Maestrale Chat v0.4 Alpha SFT: An Italian-Optimized Mistral-7b Variant
Maestrale chat v0.4 alpha SFT is a 7 billion parameter language model developed by @efederici and @mferraretto. It is built upon the Mistral-7b architecture, undergoing continued pre-training with a curated, large-scale, high-quality Italian corpus, and merged with the occiglot-7b-eu5 model. The model has been fine-tuned using Supervised Fine-Tuning (SFT) on 1.7 million conversations/instructions over two epochs.
Key Capabilities and Improvements (v0.4):
- Italian Language Focus: Optimized for high performance in Italian, leveraging extensive pre-training on relevant datasets.

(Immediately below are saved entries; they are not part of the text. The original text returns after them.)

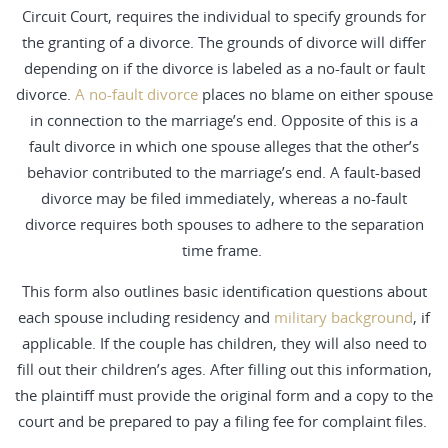
Circuit Court, requires the individual to specify grounds for
the granting of a divorce. The grounds of divorce will differ
depending on if the divorce is labeled as a no-fault or fault
divorce.
A no-fault divorce
places no blame on either spouse
in connection to the marriage’s end. Opposite of this is a
fault divorce in which one spouse alleges that the other’s
behavior contributed to the marriage’s end. A fault-based
divorce may be filed immediately, whereas a no-fault
divorce requires both spouses to adhere to the separation
time frame.
This form also outlines basic identification questions about
each spouse including residency and
military background
, if
applicable. If the couple has children, they will also need to
fill out their children’s ages. After filling out this information,
the plaintiff must provide the original form and a copy to the
court and be prepared to pay a filing fee for complaint files.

- Enhanced Reasoning: Demonstrates improved capabilities in mathematical and general reasoning tasks.
- Truthfulness: Features improved truthfulness in its responses.
- Agentic Behavior: Incorporates agent-like functionalities.
- Mermaid Mindmaps: Capable of generating Mermaid mindmaps.
- Literary Tasks: Shows proficiency in tasks such as Latin translations and poem generation.
Performance Highlights:
Preliminary scores indicate competitive performance on Italian benchmarks:
- Hellaswag_it: 0.5220 accuracy (0.6887 acc_norm)
- ARC_it: 0.1762 accuracy (0.5090 acc_norm)
- M_MMLU_it: 0.569 accuracy
Intended Use:
This model is designed for chat and instruction-following applications, particularly where strong Italian language understanding and generation are required. While an alpha version, it can refuse to answer certain prompts, indicating some safety considerations.